------ TASK INPUT

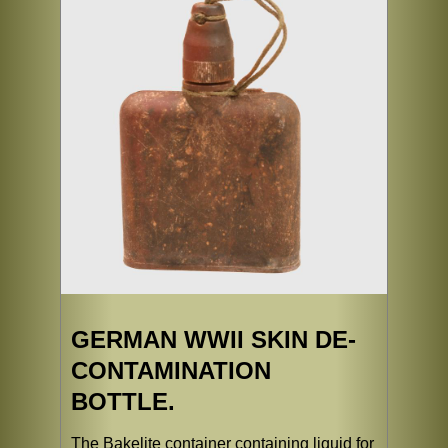
GERMAN WWII SKIN DE-
CONTAMINATION
BOTTLE.
The Bakelite container containing liquid for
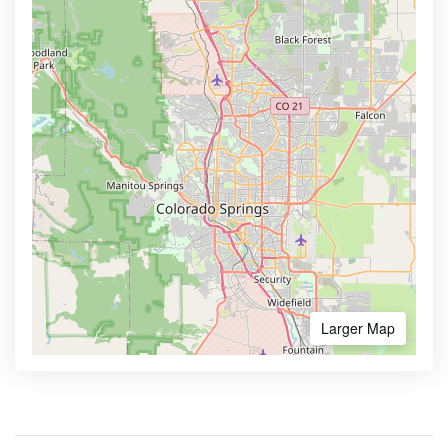
Larger Map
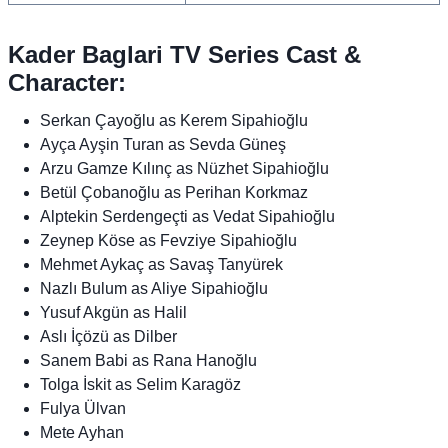
Kader Baglari TV Series Cast &
Character:
Serkan Çayoğlu as Kerem Sipahioğlu
Ayça Ayşin Turan as Sevda Güneş
Arzu Gamze Kılınç as Nüzhet Sipahioğlu
Betül Çobanoğlu as Perihan Korkmaz
Alptekin Serdengeçti as Vedat Sipahioğlu
Zeynep Köse as Fevziye Sipahioğlu
Mehmet Aykaç as Savaş Tanyürek
Nazlı Bulum as Aliye Sipahioğlu
Yusuf Akgün as Halil
Aslı İçözü as Dilber
Sanem Babi as Rana Hanoğlu
Tolga İskit as Selim Karagöz
Fulya Ülvan
Mete Ayhan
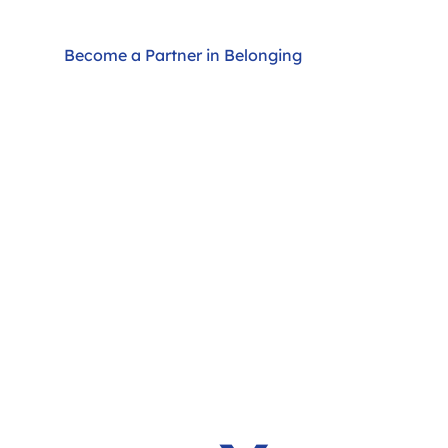
Become a Partner in Belonging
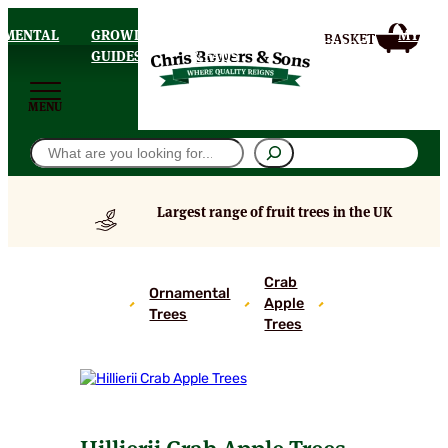
AMENTAL
GROWING
DELIVERY
MY
HOMEPAGE
S
GUIDES
& FAQS
ACCOU
MENU
Search
Largest range of fruit trees in the UK
Hillierii
Crab
Ornamental
Crab
Apple
Trees
Apple
Trees
Trees
Hillierii Crab Apple Trees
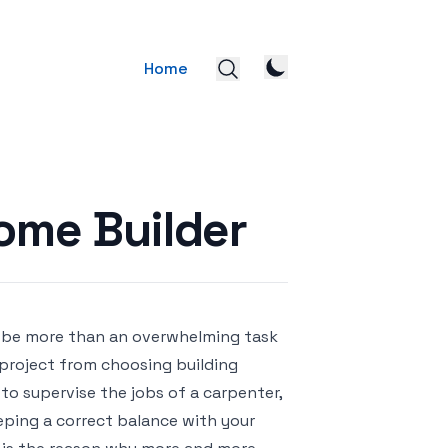
Home
ome Builder
d be more than an overwhelming task
 project from choosing building
s to supervise the jobs of a carpenter,
eeping a correct balance with your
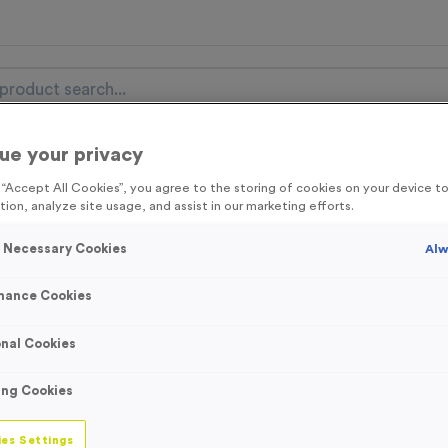
ue your privacy
nal Items
Event Essentials
Colour Events
g “Accept All Cookies”, you agree to the storing of cookies on your device 
tion, analyze site usage, and assist in our marketing efforts.
get FREE Delivery on orders over £100* & 10% Off All C
l.VAT* Free Delivery to one UK Mainland Address Only* Offer valid un
y Necessary Cookies
Alw
st by
clicking here
to be the first to access our Exclusive offers, New 
mance Cookies
nal Cookies
Orange Personali
ing Cookies
Bibs
es Settings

------------

DIRECTIONS
With the images omitted, repeat all the data word for word.

ANSWER SECTION
GERMAN WWII SKIN DE-
CONTAMINATION
BOTTLE.
The Bakelite container containing liquid for
Larger Map
Kader Baglari TV Series Cast &
Character:
Serkan Çayoğlu as Kerem Sipahioğlu
Ayça Ayşin Turan as Sevda Güneş
Arzu Gamze Kılınç as Nüzhet Sipahioğlu
Betül Çobanoğlu as Perihan Korkmaz
Alptekin Serdengeçti as Vedat Sipahioğlu
Zeynep Köse as Fevziye Sipahioğlu
Mehmet Aykaç as Savaş Tanyürek
Nazlı Bulum as Aliye Sipahioğlu
Yusuf Akgün as Halil
Aslı İçözü as Dilber
Sanem Babi as Rana Hanoğlu
Tolga İskit as Selim Karagöz
Fulya Ülvan
Mete Ayhan
Become a Partner in Belonging
AMENTAL
GROWING
DELIVERY
MY
HOMEPAGE
S
GUIDES
& FAQS
ACCOU
MENU
Search
Largest range of fruit trees in the UK
Hillierii
Crab
Ornamental
Crab
Apple
Trees
Apple
Trees
Trees
Hillierii Crab Apple Trees
Home
ome Builder
d be more than an overwhelming task
 project from choosing building
s to supervise the jobs of a carpenter,
eeping a correct balance with your
ue your privacy
nal Items
Event Essentials
Colour Events
g “Accept All Cookies”, you agree to the storing of cookies on your device 
tion, analyze site usage, and assist in our marketing efforts.
get FREE Delivery on orders over £100* & 10% Off All C
l.VAT* Free Delivery to one UK Mainland Address Only* Offer valid un
y Necessary Cookies
Alw
st by
clicking here
to be the first to access our Exclusive offers, New 
mance Cookies
nal Cookies
Orange Personali
ing Cookies
Bibs
es Settings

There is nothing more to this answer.